By CHRIS DANIELS
The days of mutton and three veg as the dinner of choice for New Zealanders have long gone.
Cooking shows have never been more popular, and food, wine and lifestyle publications are flooding the country.
Now the foodies' best friend is a home PC that gives access to fashionable foods, fine wines and gourmet delicacies from quail to caviar.
Computers are allowing New Zealand gourmets to stay at the cutting edge of foods and cooking trends, says Auckland man John Maidment, who established and runs a website he calls the "goodfoodgame".
His aim is to connect enthusiastic foodies to the companies looking to sell their wares.
"We are providing a conduit, a gateway to information about new Zealand products food and beverages." "If you do a search for NZ food and wine sites, you'll find thousands and thousands. How do you get around this?"
He says sorting them out needs care and that is because the very job of marketing food and wine is so difficult.

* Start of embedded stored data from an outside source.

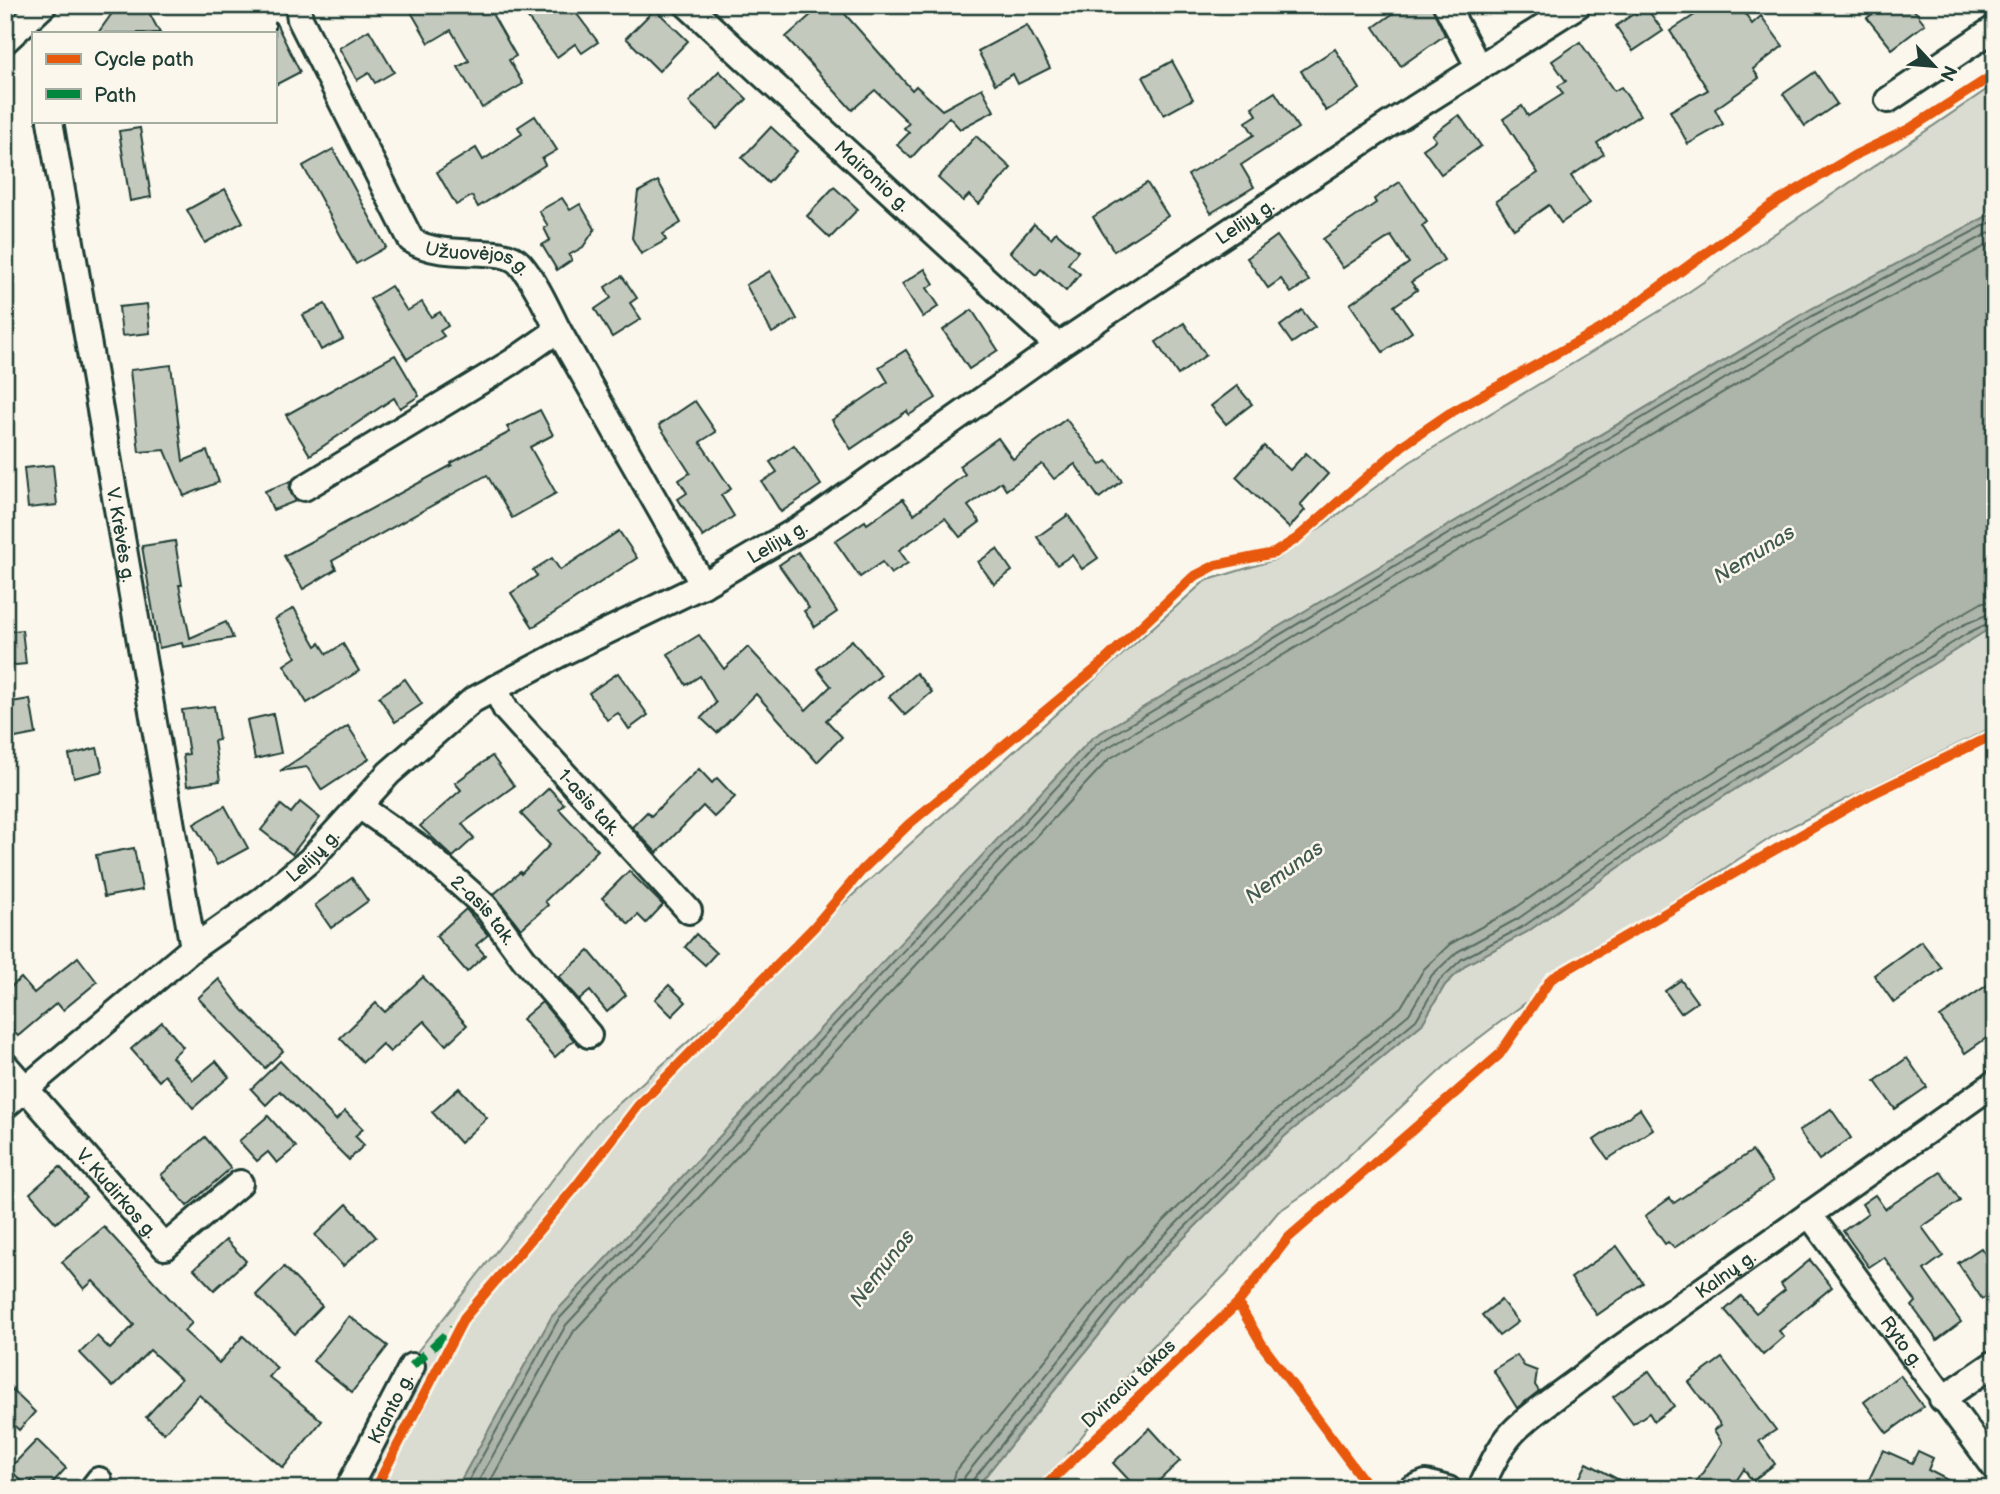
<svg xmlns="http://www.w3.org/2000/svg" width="2000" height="1494" viewBox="0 0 2000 1494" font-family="'Balsamiq Sans',sans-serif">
<rect width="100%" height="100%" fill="#fbf7ec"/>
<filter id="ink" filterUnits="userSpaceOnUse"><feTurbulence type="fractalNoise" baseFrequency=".0143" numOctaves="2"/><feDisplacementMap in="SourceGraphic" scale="14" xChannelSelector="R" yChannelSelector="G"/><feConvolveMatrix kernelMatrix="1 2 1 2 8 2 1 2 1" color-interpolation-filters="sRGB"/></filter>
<g filter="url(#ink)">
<g fill="#dbdcd1" stroke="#7d8c82" stroke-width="2">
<path d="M1995,84V212L1811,309L1092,738L552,1316L456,1489H340L399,1375L597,1123L1205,581L1277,559L1410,462L1668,306Z"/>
<path d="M1995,625V726L1778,833L1553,982L1458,1054L1315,1187L1278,1212L1226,1274L1147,1352L1041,1489H975L1149,1273L1285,1136L1422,1024L1445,985L1467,964L1527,932L1688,819Z"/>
</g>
<path fill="#adb4aa" stroke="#74847b" stroke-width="2" d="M1995,212V625L1688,819L1527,932L1467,964L1445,985L1422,1024L1285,1136L1149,1273L975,1489H456L552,1316L1092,738L1811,309Z"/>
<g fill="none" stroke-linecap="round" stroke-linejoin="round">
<g stroke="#586d63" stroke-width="2">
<path d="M464,1489L558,1320L1097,744L1814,315L1995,220"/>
<path d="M474,1489L566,1325L1102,751L1818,323L1995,230"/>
<path d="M486,1489L574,1331L1109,759L1824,332L1995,241"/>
<path d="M951,1489L956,1471L1129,1256L1268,1117L1401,1007L1424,969L1450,944L1514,909L1673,797L1957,617L1983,602L1995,601"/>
<path d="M962,1489L965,1476L1137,1263L1275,1124L1409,1014L1432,975L1457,952L1519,918L1679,806L1963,625L1995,611"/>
<path d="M970,1489L972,1481L1144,1268L1281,1131L1416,1020L1439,981L1462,959L1524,926L1684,813L1968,633L1995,620"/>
</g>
</g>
<g fill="#c4c9be" stroke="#1f3d34" stroke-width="2">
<path d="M118,5H145L160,33H98Z"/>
<path d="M407,5H487L516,56L509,60L523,84L482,108L458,67L469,61L451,30L429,43Z"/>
<path d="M518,5H570L598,42L582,53L575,44L557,57Z"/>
<path d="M822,5H837L912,90L916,86L942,110L982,88L994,111L960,129L949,117L911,158L897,145L909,133L904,128L909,123L875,90L852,110L786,37Z"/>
<path d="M1405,5H1431L1445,35L1401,66L1374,27Z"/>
<path d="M1710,5H1740L1752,24L1761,16L1783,46L1753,69L1759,78L1715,109L1723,124L1688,144L1670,111L1708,90L1670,31Z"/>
<path d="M1884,5H1910L1925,24L1892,49L1867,18Z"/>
<path d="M1645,6L1663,31L1633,51L1616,26Z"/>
<path d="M655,9L688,41L659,71L626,38Z"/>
<path d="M275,21L300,72L275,85Z"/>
<path d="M1027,25L1050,68L1018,84L1013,74L995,84L978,51Z"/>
<path d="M369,30L394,72L375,83L369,73L357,80L339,48Z"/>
<path d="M1580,42L1614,91L1621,87L1640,115L1597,143L1604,154L1571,176L1590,203L1561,223L1549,205L1514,229L1496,201L1538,173L1503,119L1522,106L1528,116L1563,94L1558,86L1566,81L1552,61Z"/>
<path d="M1335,49L1360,89L1326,111L1301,71Z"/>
<path d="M1172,61L1193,99L1164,115L1143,77Z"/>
<path d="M719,71L747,99L717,129L689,102Z"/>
<path d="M1815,72L1837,104L1805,126L1783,94Z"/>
<path d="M1275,92L1298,128L1241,165L1254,187L1211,213L1188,175L1254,135L1246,122L1257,115L1252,107Z"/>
<path d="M1459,115L1481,146L1441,174L1423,149L1436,140L1432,135Z"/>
<path d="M535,116L557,150L542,159L545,165L478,207L472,196L456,205L437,172L476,148L483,160L522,134L518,127Z"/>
<path d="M771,127L797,151L768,183L742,158Z"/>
<path d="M140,128L151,197L130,201L119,131Z"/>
<path d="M976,136L1011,168L979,204L969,195L963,201L938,178Z"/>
<path d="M333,149L386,247L356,264L303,166Z"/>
<path d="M658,181L681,223L663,234L666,240L641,254L632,238L638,192Z"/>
<path d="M1400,182L1427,222L1422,226L1444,260L1411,282L1417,290L1394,306L1412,332L1383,352L1350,304L1409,263L1391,236L1343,268L1323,239L1376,203L1374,199Z"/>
<path d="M1147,183L1168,216L1114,251L1093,217Z"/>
<path d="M834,187L858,209L830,238L807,216Z"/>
<path d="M225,189L243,222L205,243L187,210Z"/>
<path d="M562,198L570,210L580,204L595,229L583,247L569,255L572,260L557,270L542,245L550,240L544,228L548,226L539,211Z"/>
<path d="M1034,224L1051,238L1056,232L1078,251L1068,264L1080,274L1066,291L1041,269L1036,275L1010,252Z"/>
<path d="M1277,236L1309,281L1291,293L1281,279L1268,288L1247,258Z"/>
<path d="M925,269L934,284L927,288L939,306L923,317L902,284Z"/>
<path d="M770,271L797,319L772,333L746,285Z"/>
<path d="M622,276L637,298L630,303L641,319L612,337L595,309L611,298L605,287Z"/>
<path d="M391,286L407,311L422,302L431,317L440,312L448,326L440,331L444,336L407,359L370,299Z"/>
<path d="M147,304L150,333L122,336L119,307Z"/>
<path d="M325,304L343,339L321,350L303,315Z"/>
<path d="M972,310L998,350L969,369L943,330Z"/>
<path d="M1302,310L1315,327L1292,343L1280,326Z"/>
<path d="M1184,323L1206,355L1178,375L1156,342Z"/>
<path d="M906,350L936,398L909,415L907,411L851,449L832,420L888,382L879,367Z"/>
<path d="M395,355L419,396L400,408L394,398L310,455L286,415Z"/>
<path d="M171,365L183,461L207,451L219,482L184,496L165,450L139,452L130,370Z"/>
<path d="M1237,386L1252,404L1226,424L1211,406Z"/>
<path d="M695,401L716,432L700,442L731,489L721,495L734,516L703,537L678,499L687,493L679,480L690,473L659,425Z"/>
<path d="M540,410L553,435L530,447L556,493L512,518L487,475L332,561L336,569L303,589L284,556L452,465L451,463L510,432L507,427Z"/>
<path d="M1066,419L1101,465L1107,461L1122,481L1099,498L1075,464L1054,479L1042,464L1006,490L1001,482L968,506L980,522L960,537L945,518L899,550L908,563L891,574L882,562L860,577L835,541L865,521L867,524L903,499L914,514L965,474L959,466L998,438L1013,459Z"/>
<path d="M794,445L821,485L781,512L762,482L777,472L770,462Z"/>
<path d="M1264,446L1290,470L1306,453L1328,474L1300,505L1305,510L1289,528L1236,477Z"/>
<path d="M53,465L57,505L28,508L24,468Z"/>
<path d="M291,481L289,489L296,501L273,510L265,491Z"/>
<path d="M1068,515L1098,558L1082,569L1072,555L1057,565L1037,537Z"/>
<path d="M619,531L637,558L533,627L511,593L537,576L533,570L552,558L560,570Z"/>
<path d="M175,541L182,585H179L190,638L226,622L233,638L183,647L182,643L159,648L142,546Z"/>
<path d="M997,549L1012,571L994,584L978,562Z"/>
<path d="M798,552L837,612L815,627L804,611L809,608L779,565Z"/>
<path d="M294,608L316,646L320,643L327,654L343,644L359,671L307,703L284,665L296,657L275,619Z"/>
<path d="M22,630L26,664L5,666V632Z"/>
<path d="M699,635L724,669L748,647L806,710L831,686L817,669L852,640L881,675L826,720L842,737L817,762L756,694L717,733L701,718L716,703L700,676L686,685L668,654Z"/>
<path d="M618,673L648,715L629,729L618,713L607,720L589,693Z"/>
<path d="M916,673L932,692L905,715L889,697Z"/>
<path d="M405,679L422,704L395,722L379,697Z"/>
<path d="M30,699L36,734L5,740V703Z"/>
<path d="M214,706L219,740L214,741L220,781L187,786L183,755L189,754L182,710Z"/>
<path d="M273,714L281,753L255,759L247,720Z"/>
<path d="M348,726L369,759L322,790L307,767L280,771Z"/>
<path d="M97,748L103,771L74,778L69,755Z"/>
<path d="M492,756L514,786L462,824L474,838L453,857L420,826L461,790L455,783Z"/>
<path d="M699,769L712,783L717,778L735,797L714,817L703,806L657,853L632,827L647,812L651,816Z"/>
<path d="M549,788L564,804L559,809L598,850L545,901L548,905L521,929L494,894L520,872L521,874L550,845L521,814Z"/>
<path d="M300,802L320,818L292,854L261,830L281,805L291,813Z"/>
<path d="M225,806L248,848L217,865L194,824Z"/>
<path d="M134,848L142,890L104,897L96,855Z"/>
<path d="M629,871L663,905L646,923L638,915L629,924L602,898Z"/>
<path d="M352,878L368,901L331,928L315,905Z"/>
<path d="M466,909L488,935L476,945L485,955L467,972L436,936Z"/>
<path d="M696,934L716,953L705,965L685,947Z"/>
<path d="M1921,941L1942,968L1894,1003L1874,975Z"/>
<path d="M589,951L626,995L607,1012L590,991L579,1000L559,977Z"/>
<path d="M78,957L97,982L63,1010L57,1003L18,1036L5,1021V992L21,978L34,993Z"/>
<path d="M423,977L467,1025L446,1045L424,1021L390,1052L382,1044L363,1062L340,1038L376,1003L385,1012Z"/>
<path d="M219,979L242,1009L283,1051L265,1068L198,998Z"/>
<path d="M1681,980L1697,1002L1681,1013L1665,991Z"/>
<path d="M1995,980V1032L1965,1053L1940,1017Z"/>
<path d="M669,985L686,1002L672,1016L655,999Z"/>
<path d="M542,1002L574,1040L555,1057L522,1019Z"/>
<path d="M162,1022L183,1047L172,1057L193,1080L216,1061L229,1077L193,1108L165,1075L159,1081L131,1049Z"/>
<path d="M1907,1058L1927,1087L1895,1109L1875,1081Z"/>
<path d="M280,1061L336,1120L345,1111L363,1129L355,1136L364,1145L349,1160L280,1091L266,1105L251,1089Z"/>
<path d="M459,1088L487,1118L460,1143L432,1112Z"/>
<path d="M1640,1109L1653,1129L1608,1159L1594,1140Z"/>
<path d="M1831,1109L1851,1138L1819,1160L1799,1131Z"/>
<path d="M268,1116L296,1147L277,1163L268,1152L257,1161L239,1141Z"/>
<path d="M205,1137L231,1168L187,1206L161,1175Z"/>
<path d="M1752,1151L1773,1181L1674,1248L1668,1242L1665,1244L1645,1216L1670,1198L1674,1203Z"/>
<path d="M60,1167L86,1197L56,1223L30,1193Z"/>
<path d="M1941,1172L1960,1201L1922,1227L1943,1256L1924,1270L1961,1322L1937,1340L1912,1306L1916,1302L1884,1257L1869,1267L1843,1231L1868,1213L1862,1204L1875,1195L1885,1209Z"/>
<path d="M347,1204L376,1237L343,1266L315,1235Z"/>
<path d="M104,1227L192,1323L184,1331L219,1363L243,1336L277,1368L269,1377L322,1421L283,1468L199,1395L164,1433L146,1417L181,1379L150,1350L113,1387L80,1353L97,1336L110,1349L134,1325L93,1281L84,1289L62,1262Z"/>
<path d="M226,1240L246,1261L214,1290L194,1269Z"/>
<path d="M1617,1246L1643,1283L1597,1315L1571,1278Z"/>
<path d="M1981,1248L1995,1269V1291L1982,1299L1958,1263Z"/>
<path d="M1810,1260L1832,1287L1779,1331L1784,1337L1763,1355L1725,1310L1741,1296L1756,1313L1785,1290L1781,1284Z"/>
<path d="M284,1267L322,1306L295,1334L256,1295Z"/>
<path d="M1501,1300L1518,1322L1499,1336L1482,1315Z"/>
<path d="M349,1316L388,1346L352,1392L313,1361Z"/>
<path d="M1517,1355L1524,1366L1537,1371L1535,1385L1539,1391L1517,1408L1493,1370Z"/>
<path d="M1722,1358L1776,1430L1759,1441L1775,1464L1752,1481L1744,1469L1731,1489H1692L1722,1443L1714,1430L1721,1425L1689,1382Z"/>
<path d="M1649,1371L1674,1406L1654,1421L1649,1413L1633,1424L1613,1397Z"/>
<path d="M1900,1375L1923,1407L1887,1433L1864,1402Z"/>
<path d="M5,1383L35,1412L19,1430L5,1417Z"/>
<path d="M1150,1428L1180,1461L1150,1489H1120L1129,1480L1113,1463Z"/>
<path d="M37,1440L66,1468L47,1489H42L33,1480L27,1486L9,1469Z"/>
<path d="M1883,1450L1912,1463L1918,1451L1933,1458L1928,1470L1965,1489H1879L1867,1484Z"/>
<path d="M1587,1463L1636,1489H1574Z"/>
</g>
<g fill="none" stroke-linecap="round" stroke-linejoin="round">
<g stroke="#1f3d34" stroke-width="30">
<g id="minor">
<path id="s1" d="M298,5L300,19L411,240C444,262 502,243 520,264C536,283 547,308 558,330L512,362L304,488"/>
<path id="s2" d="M687,5L1058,346"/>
<path d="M1446,5L1479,68"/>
<path d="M5,41L44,5"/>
<path d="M1888,100L1995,28"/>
<path id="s3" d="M50,121L193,948"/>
<path d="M558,330L703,585"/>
<path id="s4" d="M495,688L506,710L689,911"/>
<path id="s5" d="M359,806L421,849L486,907L524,959L589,1035"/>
<path id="s6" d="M5,1065L165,1247L240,1183"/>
<path id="s7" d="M5,1106L193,948L263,899L310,860L389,773L473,700L560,654L703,585L807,524L1058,346L1388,125L1578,5"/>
<path id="s8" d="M1809,1214L1995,1468"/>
<path d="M1942,1399L1995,1363"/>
<path d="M92,1489L99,1480"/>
<path id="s9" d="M348,1489L412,1366"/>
<path d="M1411,1489L1426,1483L1448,1489"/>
<path id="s10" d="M1480,1489C1490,1468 1500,1444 1517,1428C1545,1402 1580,1381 1609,1356L1995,1083"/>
</g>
</g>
<use href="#minor" stroke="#fbf7ec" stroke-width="24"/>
<path stroke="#00873e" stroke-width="9" stroke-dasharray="18 9" stroke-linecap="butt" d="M412,1366L453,1328"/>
<g stroke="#fbf7ec" stroke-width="15">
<g id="cycleway">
<path d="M1238,1303L1263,1346L1370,1489"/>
<path d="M375,1489L464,1318L573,1190L638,1106L814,927L863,869L909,824L1098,667L1193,577L1216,565L1274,553L1296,539L1403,445L1450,413L1604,327L1772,205L1855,155L1909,129L1995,74"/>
<path d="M1042,1489L1238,1303L1288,1238L1499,1055L1551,979L1870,795L1995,734"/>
</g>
</g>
<use href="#cycleway" stroke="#e8590c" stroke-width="10"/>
</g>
</g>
<g text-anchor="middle" stroke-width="5" stroke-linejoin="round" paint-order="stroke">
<g font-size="19" fill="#1f3d34" stroke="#fbf7ec">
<text dy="7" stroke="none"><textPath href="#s2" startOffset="252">Maironio g.</textPath></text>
<text dy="7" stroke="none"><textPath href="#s7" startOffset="1531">Lelijų g.</textPath></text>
<text dy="7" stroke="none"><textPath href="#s1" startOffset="332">Užuovėjos g.</textPath></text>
<text dy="7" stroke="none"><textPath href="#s3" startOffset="420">V. Krėvės g.</textPath></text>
<text dy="7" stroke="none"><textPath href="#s7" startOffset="964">Lelijų g.</textPath></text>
<text dy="7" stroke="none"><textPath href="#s4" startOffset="149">1-asis tak.</textPath></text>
<text dy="7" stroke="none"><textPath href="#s7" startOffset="397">Lelijų g.</textPath></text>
<text dy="7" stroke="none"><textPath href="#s5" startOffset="163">2-asis tak.</textPath></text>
<text dy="7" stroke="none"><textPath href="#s6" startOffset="170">V. Kudirkos g.</textPath></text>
<text dy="7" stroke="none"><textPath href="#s10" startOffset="331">Kalnų g.</textPath></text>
<text dy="7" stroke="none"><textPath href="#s8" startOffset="158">Ryto g.</textPath></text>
<text transform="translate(1128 1383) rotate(-43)" y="7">Dviraciu takas</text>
<text dy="7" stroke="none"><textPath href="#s9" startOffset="91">Kranto g.</textPath></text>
</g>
<g font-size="21" font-style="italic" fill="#425b52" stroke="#fbf7ec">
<text transform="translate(1754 554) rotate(-32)" y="7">Nemunas</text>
<text transform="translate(1284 872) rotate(-36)" y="7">Nemunas</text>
<text transform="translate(882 1268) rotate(-52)" y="7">Nemunas</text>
</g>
</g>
<rect width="2000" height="1494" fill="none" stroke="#fbf7ec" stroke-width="28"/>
<rect x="14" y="14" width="1972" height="1466" fill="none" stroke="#1f3d34" stroke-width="2.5" filter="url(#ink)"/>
<rect x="32" y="32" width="245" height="91" fill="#fbf7ec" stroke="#a3ada2" stroke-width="2"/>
<rect x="46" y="54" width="35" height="10" fill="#e8590c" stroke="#a3ada2" stroke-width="2"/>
<text x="94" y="66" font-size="21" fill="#1f3d34">Cycle path</text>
<rect x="46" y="89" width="35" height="10" fill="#00873e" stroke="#a3ada2" stroke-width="2"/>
<text x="94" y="102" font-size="21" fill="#1f3d34">Path</text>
<g transform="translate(1934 66) rotate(116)" stroke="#fbf7ec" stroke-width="5" paint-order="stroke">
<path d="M0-5L12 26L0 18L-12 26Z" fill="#1f3d34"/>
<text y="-10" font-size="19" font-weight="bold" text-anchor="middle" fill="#1f3d34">N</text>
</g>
</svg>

"Food and wine is incredibly complex, because of its diversity, seasonality. It includes fashion, it includes taste and habit, it includes a whole lot of things.
"There is a constant stream of products entering and exiting the market - how do you keep in touch with that?
"That is the beauty of the net. We have been asked to provide a lot of information about specialty products those things that are not normally available.
At a recent foodshow held in Auckland, he linked up four Macs with a broadband connection and stood back, astounded at the reaction from the public.
Almost all of them were already using the internet as a prime method of getting recipes, discovering new types of food and wine and generally scouring the gourmet landscape.
"People have become much more informed, have access to a much wider range of products, more and more are purchasing online.
"From our own client base, it's surprising how many order online and have it delivered to their office."
Maidment uses the example of eggplant and its arrival in New Zealand, to explain how consumers, keen to try new foods, do need help before they will make a decision to buy and cook exotic produce.
"In the early days when eggplants first came out here there were bins of it sitting in the supermarket unused. No one knew what to do with it."
It is this kind of information that the online foodie now gets from the net.
While an online foodie might be just searching for that obscure frittata recipe, people like Maidment will take the opportunity to direct them to events, such as a top New Zealand chef releasing a new range of recipes.
One small gourmet entrepreneur that has signed up with Maidment's "goodfoodgame" site is Voodoo Tuesday, a New Zealand producer and distributor of oils, spices and rubs.
Darcy Sheffield, a Voodoo Tuesday director, says the site is aimed squarely at the epicurean and food enthusiast.
The internet has allowed New Zealanders to keep up to speed on international trends, which do change quickly in the world of food and wine.
"Kiwis in particular, through the use of the internet, are much more adventurous in terms of what they are prepared to take on in terms of cooking," says Sheffield.
"They'll try things from all over the place if they can get the ingredients."
Voodoo Tuesday began as a website and online gourmet supplier, before it even began selling its products through specialist foodie stores.
"We are aiming at the enthusiast who doesn't have the time to be the enthusiast they want to be," says Sheffield.
"Our aim is to provide them with the same quality of cooking they would otherwise desire, but they can get it in a much quicker timeframe."
Foodies use the net for re-ordering foods they might have already discovered, as well as to discover new, more exotic ways of impressing dinner party guests.
"It helps keep people international, so they can really get an international flavour in what they think they are cooking and presenting to their friends. People who are on the web looking for food recipes don't limit themselves to a particular country, he says.
New Zealand did not have a staunch cuisine: "We're not French or Italian cuisine, we're Pacific Rim, and we're infusion, we're everything.
"I truly believe the internet is bringing everyone closer together and it's bringing our food closer together too."